WORK INSTRUCTIONS: Reproduce the material below, substituting "dining chair" for every occurrence of "wooden chair" and leaving everything else unchanged.
┄┄┄┄┄┄┄┄┄┄┄┄┄┄┄┄┄┄┄┄
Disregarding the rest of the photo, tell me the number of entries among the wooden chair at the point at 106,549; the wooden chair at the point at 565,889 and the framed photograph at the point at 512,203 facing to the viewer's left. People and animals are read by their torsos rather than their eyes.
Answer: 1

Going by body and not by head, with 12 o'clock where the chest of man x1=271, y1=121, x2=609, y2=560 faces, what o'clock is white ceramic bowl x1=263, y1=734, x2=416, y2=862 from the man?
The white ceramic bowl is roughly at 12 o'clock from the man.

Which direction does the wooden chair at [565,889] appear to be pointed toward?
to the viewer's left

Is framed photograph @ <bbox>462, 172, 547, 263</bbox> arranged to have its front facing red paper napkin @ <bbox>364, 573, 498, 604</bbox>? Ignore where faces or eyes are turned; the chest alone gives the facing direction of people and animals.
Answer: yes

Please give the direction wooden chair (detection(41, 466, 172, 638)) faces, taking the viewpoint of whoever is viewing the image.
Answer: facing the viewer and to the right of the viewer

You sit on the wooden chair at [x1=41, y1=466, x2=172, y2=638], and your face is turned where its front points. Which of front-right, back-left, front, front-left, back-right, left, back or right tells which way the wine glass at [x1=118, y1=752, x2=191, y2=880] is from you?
┄┄┄┄┄┄┄┄┄┄┄┄┄┄┄┄┄┄┄┄
ANSWER SPACE:
Disregarding the rest of the photo, tell me the number of entries among the dining chair at the point at 106,549; the dining chair at the point at 565,889 and the framed photograph at the point at 512,203 facing to the viewer's left. People and animals are read by their torsos rather than their eyes.
Answer: 1

Going by body and not by head, with 12 o'clock where the chest of man x1=271, y1=121, x2=609, y2=560 faces, what o'clock is white ceramic bowl x1=263, y1=734, x2=416, y2=862 from the man?
The white ceramic bowl is roughly at 12 o'clock from the man.

Which direction does the dining chair at [565,889] appear to be pointed toward?
to the viewer's left

Is framed photograph @ <bbox>462, 172, 547, 263</bbox> arranged to have its front facing red paper napkin @ <bbox>364, 573, 498, 604</bbox>? Ignore where faces or eyes are turned; the chest alone gives the facing direction of people and animals.
Answer: yes

Please give the direction dining chair (detection(41, 466, 172, 638)) faces, taking the viewpoint of whoever is viewing the image.
Answer: facing the viewer and to the right of the viewer

You sit on the dining chair at [x1=41, y1=466, x2=172, y2=638], and your face is turned where its front points. Which of front-right, back-left, front, front-left, back-right, left, back or right tells which way the wine glass at [x1=118, y1=752, x2=191, y2=880] is from you?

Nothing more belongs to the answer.